Remember, that these words are being spoken to believers, and not to those who have never known Jesus Christ. A brother is a believer in Christ.
God is warning us to quit fighting among ourselves over every whim of doctrine.
Quit judging each other over the way we practice our faith.
If God tolerates our differences, then shouldn't we?
There is liberty in Christ!
What we are to judge is the sin in our lives and repent of it.
We even have the liberty to judge a person’s lifestyle, as to whether or not it is Christian:
Do they walk the walk?
Or are they nominal Christians who just talk the talk?
Or do they do neither?
But if they show themselves to be Christians by the fundamentals of our faith, then we no longer have the liberty to judge them.
Now listen to the words of Paul as he ties this together, beginning at verse 13:
13. Therefore let us not judge one another anymore, but rather determine this – not to put an obstacle or a stumbling block in a brother's [or sister's] way.
14. I know and am convinced in the Lord Jesus that nothing is unclean in itself ; but to him who thinks anything to be unclean, to him it is unclean.
Remember, Paul is still speaking about the flesh of animals sacrificed to idols.
15. For if because of food your brother is hurt, you are no longer walking according to love. Do not destroy with your food him for whom Christ died.
16. Therefore do not let what is for you a good thing be spoken of as evil;
17. for the kingdom of God is not eating and drinking, but righteousness and peace and joy in the Holy Spirit.
18. For he who in this way serves Christ is acceptable to God and approved by men.
Some of us eat meat, and some of us are vegetarian. Do we eat the way we do to honor God?

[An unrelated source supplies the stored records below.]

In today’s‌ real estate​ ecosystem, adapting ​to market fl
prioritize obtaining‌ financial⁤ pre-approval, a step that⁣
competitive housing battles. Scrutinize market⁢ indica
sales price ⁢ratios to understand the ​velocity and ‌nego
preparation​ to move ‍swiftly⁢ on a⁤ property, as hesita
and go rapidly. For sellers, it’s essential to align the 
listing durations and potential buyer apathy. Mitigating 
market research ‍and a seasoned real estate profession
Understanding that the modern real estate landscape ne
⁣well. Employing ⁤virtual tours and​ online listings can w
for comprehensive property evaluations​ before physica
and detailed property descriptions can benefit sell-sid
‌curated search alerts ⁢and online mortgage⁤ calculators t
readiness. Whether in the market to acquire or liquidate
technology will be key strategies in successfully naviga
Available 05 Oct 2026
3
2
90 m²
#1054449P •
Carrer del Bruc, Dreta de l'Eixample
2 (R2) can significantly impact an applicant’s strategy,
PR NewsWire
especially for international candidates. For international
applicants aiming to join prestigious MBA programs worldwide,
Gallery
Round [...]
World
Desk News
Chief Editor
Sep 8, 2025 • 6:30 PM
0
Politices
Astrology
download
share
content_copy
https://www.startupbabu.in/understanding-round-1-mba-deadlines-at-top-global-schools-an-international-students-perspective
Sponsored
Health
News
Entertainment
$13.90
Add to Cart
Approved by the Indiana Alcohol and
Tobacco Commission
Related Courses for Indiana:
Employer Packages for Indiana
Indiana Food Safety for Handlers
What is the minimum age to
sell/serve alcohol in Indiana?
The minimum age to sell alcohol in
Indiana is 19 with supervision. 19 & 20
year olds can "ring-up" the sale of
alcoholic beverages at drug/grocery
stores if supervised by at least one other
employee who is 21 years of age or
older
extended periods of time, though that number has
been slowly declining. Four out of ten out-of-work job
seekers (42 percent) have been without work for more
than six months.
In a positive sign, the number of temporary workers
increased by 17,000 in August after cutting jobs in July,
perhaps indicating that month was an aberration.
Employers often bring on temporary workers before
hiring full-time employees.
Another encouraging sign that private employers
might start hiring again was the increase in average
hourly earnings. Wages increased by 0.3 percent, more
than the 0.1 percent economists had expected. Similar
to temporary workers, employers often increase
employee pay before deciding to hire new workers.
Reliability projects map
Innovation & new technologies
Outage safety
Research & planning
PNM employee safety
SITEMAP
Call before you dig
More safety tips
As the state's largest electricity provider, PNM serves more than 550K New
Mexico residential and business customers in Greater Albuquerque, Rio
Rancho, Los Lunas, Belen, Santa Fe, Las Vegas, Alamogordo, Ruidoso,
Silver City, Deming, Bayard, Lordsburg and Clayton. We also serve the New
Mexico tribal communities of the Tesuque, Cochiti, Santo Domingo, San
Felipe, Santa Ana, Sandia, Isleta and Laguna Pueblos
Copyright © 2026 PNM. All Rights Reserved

If so, then it is okay.
Only when we do things not to honor God is it wrong.
Does eating or not eating one thing or another have anything to do with our salvation?'
Of course it doesn't!
How about the way we serve Communion; is one way better or worse than another?
Of course it isn't!
And will any way cause us to gain or lose our salvation?
No, it won't!
If we baptize by sprinkling or by immersion, does it add or take away from a person’s life in Christ?
Of course not!
Now, with these thoughts in mind, let's continue with our reading beginning at verse 19:
19. So then let us pursue the things which make for peace and the building up of one another.
20. Do not tear down the work of God for the sake of food. All things indeed are clean, but they are evil for the man who eats and gives offense.
21. It is good not to eat meat or to drink wine, or to do anything by which your brother stumbles.
22. The faith which you have, have as your own conviction before God. Happy is he who does not condemn himself in what he approves.
23. But he who doubts is condemned if he eats, because his eating is not from faith; and whatever is not from faith is sin.
The eating of meat is basically referring to the kosher dietary laws of the Jews; but as it is a doctrinal issue, it is also an example of all other doctrinal issues.
We have the liberty in Christ to partake or not partake in any of these issues, but we do not have the liberty to use them against another, or to harm any other living being.
If we do something that someone else considers a sin, and we knowingly do it in front of them, we also are committing a sin.
And we would only do such things if our love for the other person was not real.
Therefore we can be judged as any other sinner.
Remember, in the love of Jesus Christ there is still the discernment of the truth, and it is the knowledge of the truth that will set us free and give us that liberty we all desire.
Judgment, tolerance, and liberty really only work together in the Love of Jesus Christ our Lord.